Exercise prompt -
Word for word, restate the lines of the data below between those holding "reg [31:0]D,En;" and "pll108MHz pll108MHz_i", inclusive; pictures do not belong in the copy.

Extracted information -
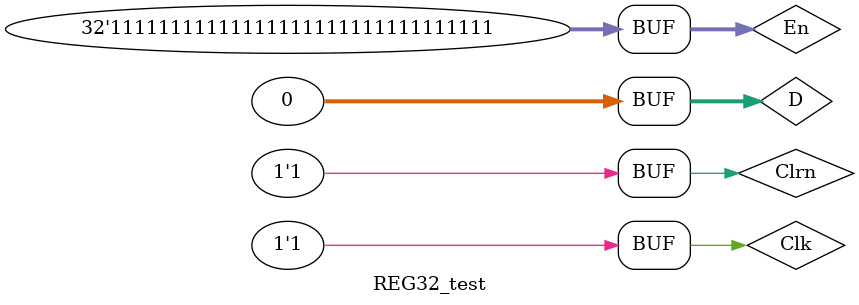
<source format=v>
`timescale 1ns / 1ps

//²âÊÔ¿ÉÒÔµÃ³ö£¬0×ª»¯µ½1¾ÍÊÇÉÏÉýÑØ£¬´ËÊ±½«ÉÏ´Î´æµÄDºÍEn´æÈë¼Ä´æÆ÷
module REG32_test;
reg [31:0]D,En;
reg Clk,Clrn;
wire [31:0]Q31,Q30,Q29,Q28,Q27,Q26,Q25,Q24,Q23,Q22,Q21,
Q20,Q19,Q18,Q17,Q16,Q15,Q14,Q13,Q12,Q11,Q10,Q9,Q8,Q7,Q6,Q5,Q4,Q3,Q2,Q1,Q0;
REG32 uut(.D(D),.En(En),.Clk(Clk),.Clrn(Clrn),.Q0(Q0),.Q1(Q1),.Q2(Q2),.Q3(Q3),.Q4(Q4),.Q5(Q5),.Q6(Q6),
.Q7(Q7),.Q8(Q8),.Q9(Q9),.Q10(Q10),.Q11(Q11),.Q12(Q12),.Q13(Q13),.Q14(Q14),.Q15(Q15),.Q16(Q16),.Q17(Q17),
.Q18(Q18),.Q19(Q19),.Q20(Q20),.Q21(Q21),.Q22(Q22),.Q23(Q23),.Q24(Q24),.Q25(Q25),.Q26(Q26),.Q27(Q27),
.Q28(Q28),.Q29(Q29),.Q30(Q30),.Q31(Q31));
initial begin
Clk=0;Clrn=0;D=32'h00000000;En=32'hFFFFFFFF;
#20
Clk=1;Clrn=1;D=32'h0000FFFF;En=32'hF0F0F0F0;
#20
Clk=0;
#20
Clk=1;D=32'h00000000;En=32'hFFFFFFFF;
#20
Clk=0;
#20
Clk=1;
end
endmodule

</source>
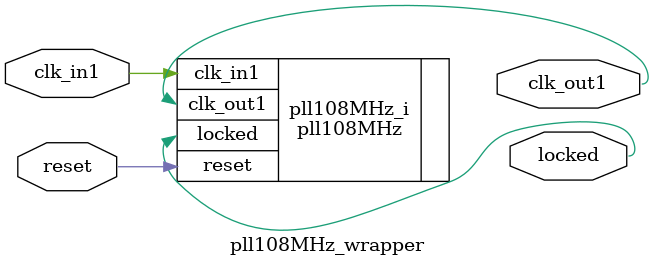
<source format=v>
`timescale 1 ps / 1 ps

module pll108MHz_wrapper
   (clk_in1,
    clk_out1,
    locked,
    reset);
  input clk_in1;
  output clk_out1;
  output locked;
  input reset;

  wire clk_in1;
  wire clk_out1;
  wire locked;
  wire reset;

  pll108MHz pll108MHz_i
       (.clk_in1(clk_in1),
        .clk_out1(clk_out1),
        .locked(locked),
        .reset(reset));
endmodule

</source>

Result -
reg [31:0]D,En;
reg Clk,Clrn;
wire [31:0]Q31,Q30,Q29,Q28,Q27,Q26,Q25,Q24,Q23,Q22,Q21,
Q20,Q19,Q18,Q17,Q16,Q15,Q14,Q13,Q12,Q11,Q10,Q9,Q8,Q7,Q6,Q5,Q4,Q3,Q2,Q1,Q0;
REG32 uut(.D(D),.En(En),.Clk(Clk),.Clrn(Clrn),.Q0(Q0),.Q1(Q1),.Q2(Q2),.Q3(Q3),.Q4(Q4),.Q5(Q5),.Q6(Q6),
.Q7(Q7),.Q8(Q8),.Q9(Q9),.Q10(Q10),.Q11(Q11),.Q12(Q12),.Q13(Q13),.Q14(Q14),.Q15(Q15),.Q16(Q16),.Q17(Q17),
.Q18(Q18),.Q19(Q19),.Q20(Q20),.Q21(Q21),.Q22(Q22),.Q23(Q23),.Q24(Q24),.Q25(Q25),.Q26(Q26),.Q27(Q27),
.Q28(Q28),.Q29(Q29),.Q30(Q30),.Q31(Q31));
initial begin
Clk=0;Clrn=0;D=32'h00000000;En=32'hFFFFFFFF;
#20
Clk=1;Clrn=1;D=32'h0000FFFF;En=32'hF0F0F0F0;
#20
Clk=0;
#20
Clk=1;D=32'h00000000;En=32'hFFFFFFFF;
#20
Clk=0;
#20
Clk=1;
end
endmodule

</source>
<source format=v>
`timescale 1 ps / 1 ps

module pll108MHz_wrapper
   (clk_in1,
    clk_out1,
    locked,
    reset);
  input clk_in1;
  output clk_out1;
  output locked;
  input reset;

  wire clk_in1;
  wire clk_out1;
  wire locked;
  wire reset;

  pll108MHz pll108MHz_i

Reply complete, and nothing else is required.